La celebre azienda d’altronde, è solo l’ultima di una serie di grandi brand americani, messi in ginocchio dal lockdown. Ma in realtà già in crisi da tempo, piegati soprattutto dalla spietata competizione delle vendite online. Una lista lunghissima, quella di coloro che non riapriranno le saracinesche. Ne fa parte il marchio J.Crew, che con un debito di 400 milioni di dollari, già un mese fa aveva annunciato di voler chiudere i suoi 500 negozi nel mondo. E poi i magazzini J.C. Penny, soffocati anche loro da un debito di oltre 450 milioni di dollari. Insieme alla catena del lusso Neiman Marcus, che ha licenziato 14 mila persone. E i celebri magazzini Macy’s, sì, quelli che sponsorizzano i fuochi d’artificio del 4 Luglio e la parata di Thanksgiving. Prima dell’emergenza Covid- 19, avevano già annunciato la chiusura di 125 punti vendita. E ora cercano 5 miliardi per schivare il fallimento, valutando di dare in garanzia inventario e patrimonio immobi-liare, pur di evitare la chiusura.

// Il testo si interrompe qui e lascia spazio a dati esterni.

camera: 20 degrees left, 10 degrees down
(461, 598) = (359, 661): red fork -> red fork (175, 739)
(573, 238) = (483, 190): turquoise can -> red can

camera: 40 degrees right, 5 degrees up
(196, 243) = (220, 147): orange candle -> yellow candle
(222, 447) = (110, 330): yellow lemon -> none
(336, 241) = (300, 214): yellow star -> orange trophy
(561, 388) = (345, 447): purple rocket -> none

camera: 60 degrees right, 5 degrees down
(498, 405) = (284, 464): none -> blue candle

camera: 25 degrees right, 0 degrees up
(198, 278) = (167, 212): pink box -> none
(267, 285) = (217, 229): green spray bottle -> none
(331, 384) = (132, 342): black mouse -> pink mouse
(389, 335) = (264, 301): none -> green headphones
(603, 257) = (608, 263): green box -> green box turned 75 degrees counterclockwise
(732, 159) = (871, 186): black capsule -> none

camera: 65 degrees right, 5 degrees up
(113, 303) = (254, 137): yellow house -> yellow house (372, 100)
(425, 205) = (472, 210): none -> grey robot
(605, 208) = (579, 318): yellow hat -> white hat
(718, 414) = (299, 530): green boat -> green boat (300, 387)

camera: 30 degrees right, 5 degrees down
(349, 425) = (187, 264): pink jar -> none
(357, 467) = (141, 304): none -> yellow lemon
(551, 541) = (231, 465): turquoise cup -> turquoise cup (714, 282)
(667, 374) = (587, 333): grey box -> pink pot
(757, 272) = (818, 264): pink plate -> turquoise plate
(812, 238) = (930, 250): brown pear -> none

E in crisi, c’è pure un altro storico marchio. Quello dei jeans Levi’s da sempre simbolo del Made in U.S.A. Sì, il pantalone a cinque tasche e i bottoni di metallo forgiato con l’indistruttibile denim nel 1873 dal cercatore d’oro bavarese Levi Strauss allo scopo di farne un indumento da lavoro, ma nei secoli diventato un fondamentale capo di moda. La resistenza di quel tessuto sembrava pari alla sua tenuta simbolica: e invece nel secondo trimestre di questo sciaguratissimo anno, pure quei jeans hanno registrato un crollo di vendite del 62 per cento. E ora l’azienda, pur pronta a riaprire il 90 per cento dei suoi negozi, fa sapere di essere costretta a licenziare: 700 lavoratori, il 15 per cento della sua forza lavoro. Certo, già a fine anni 90 e poi dopo la crisi del 2009 il celebre marchio sembrò prossimo a scomparire e invece s’è sempre ripreso. Ma con l’intera filiera azzoppata, dalla produzione alle sfilate, chissà entro un anno cosa andrà ancora di moda.